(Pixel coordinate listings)
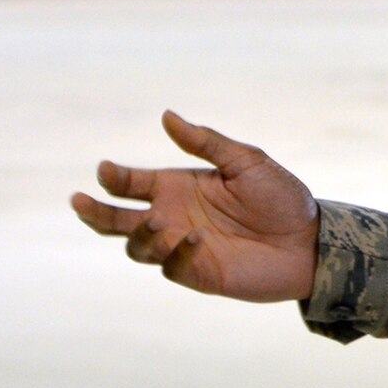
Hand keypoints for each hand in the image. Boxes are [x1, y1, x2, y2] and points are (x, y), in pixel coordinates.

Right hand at [70, 110, 319, 301]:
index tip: (104, 170)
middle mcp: (173, 217)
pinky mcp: (196, 272)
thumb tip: (166, 115)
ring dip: (139, 233)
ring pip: (135, 246)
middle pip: (117, 219)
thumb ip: (205, 142)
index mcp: (179, 187)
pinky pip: (170, 266)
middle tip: (77, 202)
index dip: (114, 178)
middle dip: (94, 212)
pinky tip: (195, 237)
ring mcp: (180, 247)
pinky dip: (175, 252)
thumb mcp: (246, 161)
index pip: (132, 183)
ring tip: (159, 220)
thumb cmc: (281, 197)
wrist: (310, 239)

INSTRUCTIONS TO FOLLOW |
Word for word, give the entries back in full; the pictures do not belong in the copy.

RESPONSE TO THE EXERCISE |
Hand keypoints for each hand in the image. Boxes are [x1, y1, x2, y2] and points are (x, y), in pixel coordinates.

Right hand at [70, 110, 319, 301]:
index tip: (104, 170)
middle mcp: (173, 217)
pinky mcp: (196, 272)
thumb tip: (166, 115)
ring dip: (139, 233)
ring pip: (135, 246)
middle pip: (117, 219)
thumb ip: (205, 142)
index mcp: (179, 187)
pinky pip: (170, 266)
middle tip: (77, 202)
index dip: (114, 178)
middle dip: (94, 212)
pinky tip: (195, 237)
ring mcp: (180, 247)
pinky dip: (175, 252)
thumb mcp: (246, 161)
index pip: (132, 183)
ring tip: (159, 220)
thumb cmc: (281, 197)
wrist: (310, 239)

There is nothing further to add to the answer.